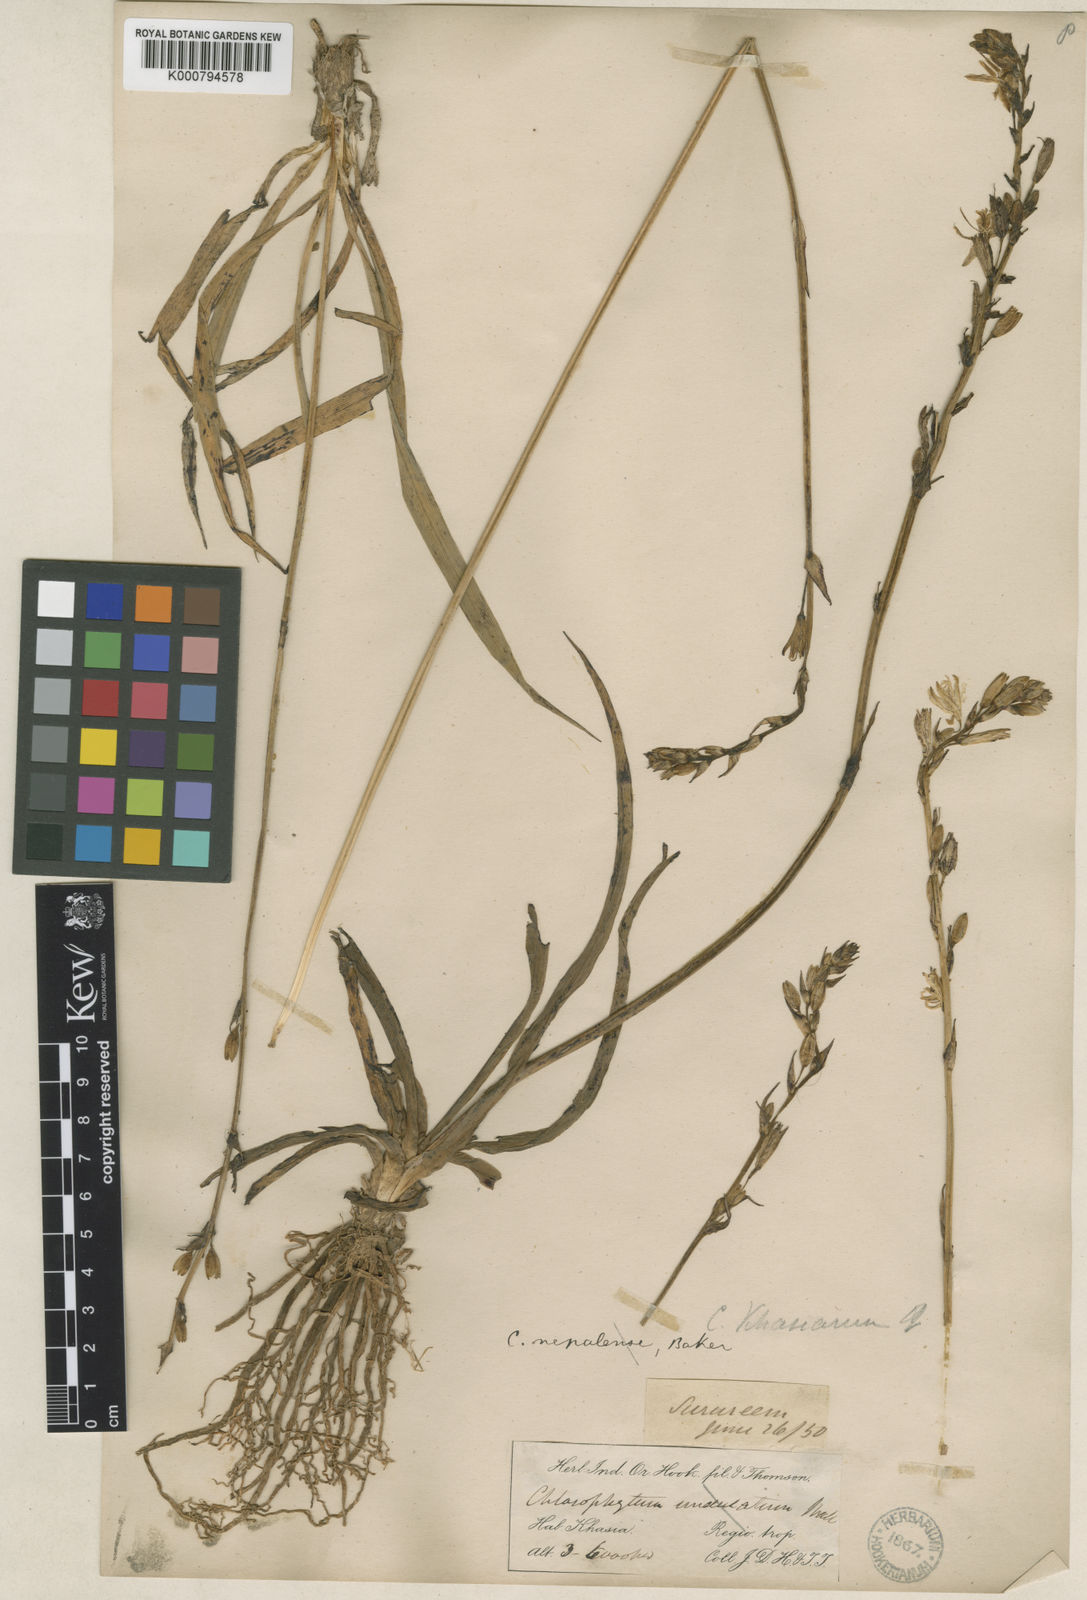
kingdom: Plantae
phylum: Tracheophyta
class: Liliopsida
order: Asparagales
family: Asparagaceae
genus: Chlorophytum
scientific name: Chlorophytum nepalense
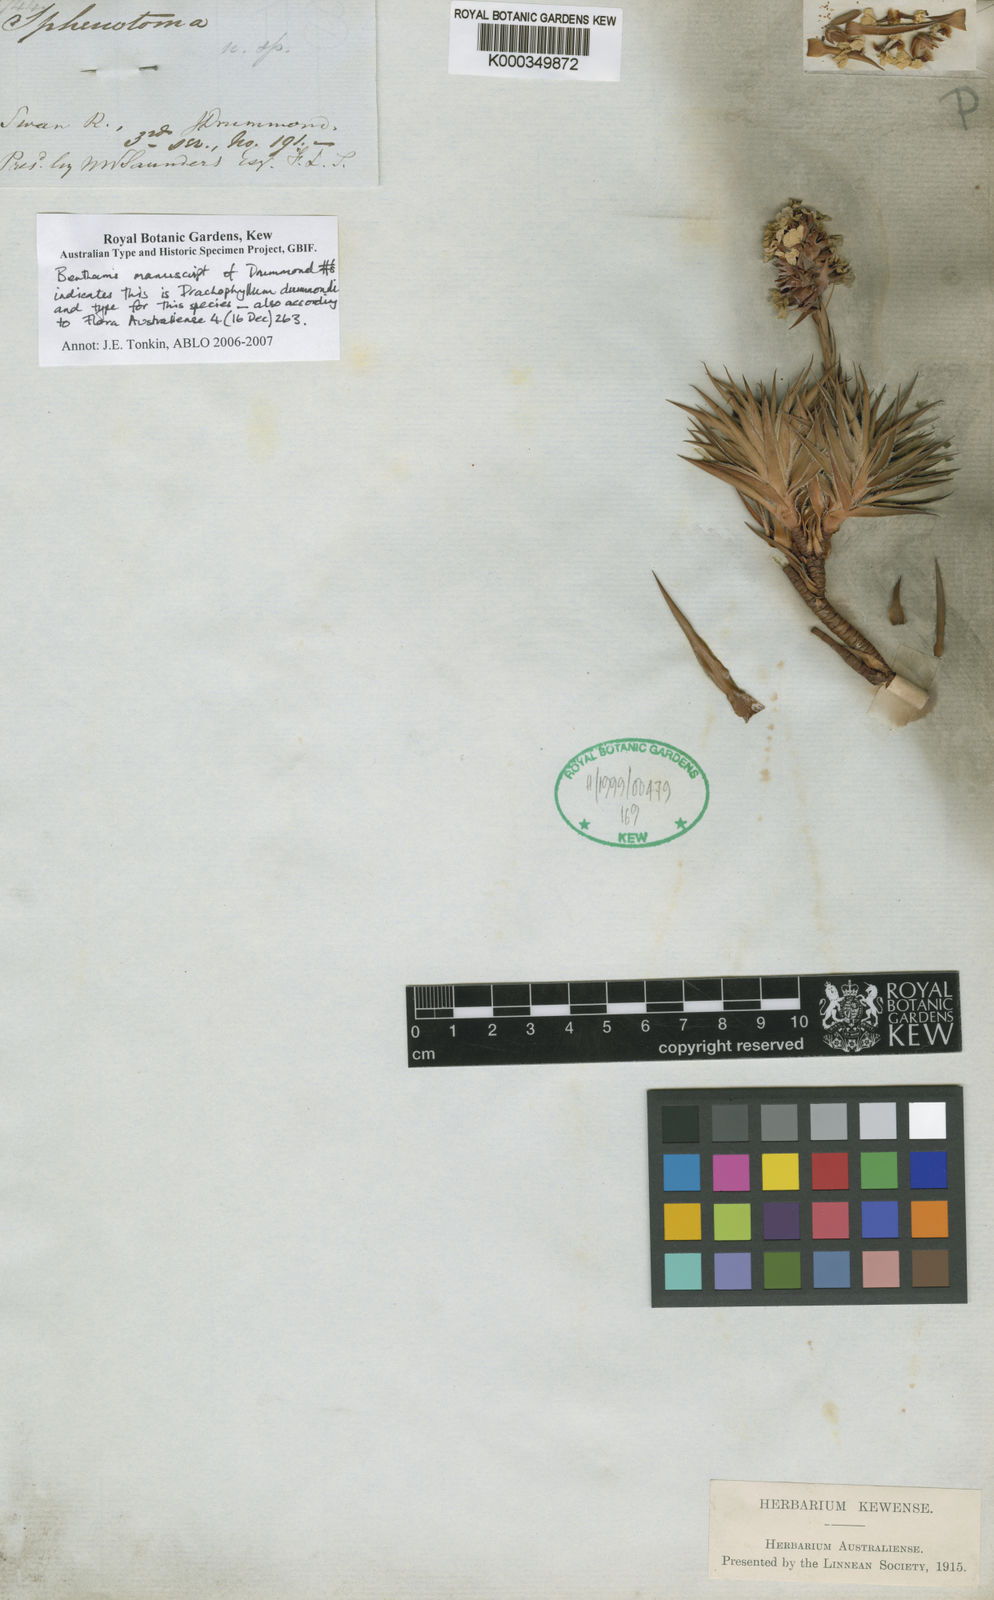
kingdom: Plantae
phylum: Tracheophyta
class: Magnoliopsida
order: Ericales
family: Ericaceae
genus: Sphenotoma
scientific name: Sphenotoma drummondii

# Work to complete
Can you update the records by changing every "scientific name" to "species" and leaving everything else as it is? Leave the pictures out of your answer.

# Reply to the task
kingdom: Plantae
phylum: Tracheophyta
class: Liliopsida
order: Asparagales
family: Asparagaceae
genus: Chlorophytum
species: Chlorophytum nepalense
kingdom: Plantae
phylum: Tracheophyta
class: Magnoliopsida
order: Ericales
family: Ericaceae
genus: Sphenotoma
species: Sphenotoma drummondii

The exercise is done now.